En su visita al recinto, Ocaña conoció de cerca la marcha de las obras, que se iniciaron el 1 de septiembre y tenían previsto prolongarse hasta el mes de marzo, por lo que, de cumplirse la fecha dada, se habrá terminado con apenas un mes de retraso. El proyecto ha contado con un presupuesto de 1,7 millones de euros, a cargo de los fondos de inversión estatales anticrisis. El alcalde reconoció ayer que "durante décadas" el Ayuntamiento ha eludido la mejora del parque y que por fin se salda una deuda. Por su parte, el subdelegado del Gobierno, Jesús María Ruiz, resaltó la necesidad de acometer la obra en este espacio "dedicado al ocio y a la salud". El proyecto supone, según resumió Ocaña, el incremento de las especies vegetales, la mejora del circuito de atletismo y de todas las infraestructuras en general, así como el aumento de los puntos de luz.

La remodelación, a pesar de ser efectivamente una de las demandas históricas de la ciudad, ha estado precedida desde primera hora por la polémica y eso a pesar de que varias asociaciones vecinales habían dado su visto buena a la idea. Las críticas de varios colectivos al proyecto desde agosto dio origen incluso a una plataforma, Salvemos al Parque Cruz Conde, que tuvo como principal caballo de batalla el famoso taquete rústico y lo que entendían como la desaparición de la esencia de este pulmón verde. Por su parte, Ocaña valoró ayer en positivo la oposición ciudadana y la maniobra política: "Han introducido elementos muy críticos y hemos sabido recoger sus demandas y dialogar".

En efecto, el arreglo del Parque Cruz Conde ha supuesto semanas de tiras y afloja, en las que la oposición frontal de la plataforma al proyecto fue dando pasos hacia el diálogo. No obstante, a pesar de los avances y de la constitución de una comisión de seguimiento, hasta finales de noviembre hubo ruido mediático y críticas. Ese mes, el Ayuntamiento cedió y sustituyó el hormigón por un material de terrizo natural, denominado aripaq. Se trata de un compuesto ecológico de áridos reciclados de materiales de derribo, mezclado con cal y compuesto de vidrio, que da lugar a un material ecológico, estable, que no se deforma y siempre mantiene su aspecto arenoso. La plataforma toleró el aripaq, pero prefiere la tierra batida.

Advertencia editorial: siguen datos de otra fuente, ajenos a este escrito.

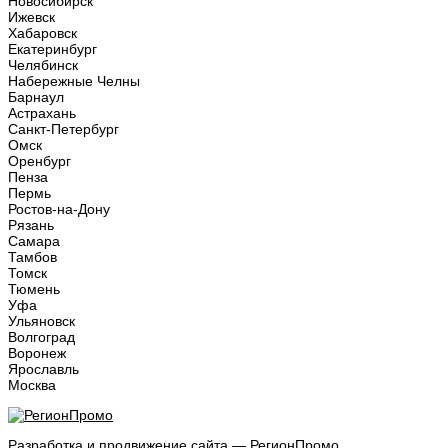
Новосибирск
Ижевск
Хабаровск
Екатеринбург
Челябинск
Набережные Челны
Барнаул
Астрахань
Санкт-Петербург
Омск
Оренбург
Пенза
Пермь
Ростов-на-Дону
Рязань
Самара
Тамбов
Томск
Тюмень
Уфа
Ульяновск
Волгоград
Воронеж
Ярославль
Москва
Разработка и продвижение сайта — РегионПромо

Los restos arqueológicos también supusieron un escollo. En octubre, la plataforma y los sindicatos CNT y CGT pidieron a la Delegación de Cultura que paralizara las obras porque, en su opinión, no se estaba respetando la reserva arqueológica, una calificación que permite plantar arbolado o poner equipamientos, pero bajo supervisión arqueológica. Cultura no llegó a paralizar la obra y el Ayuntamiento para preservar los restos metió una capa de tierra en el 50% de la superficie del parque para proteger los yacimientos.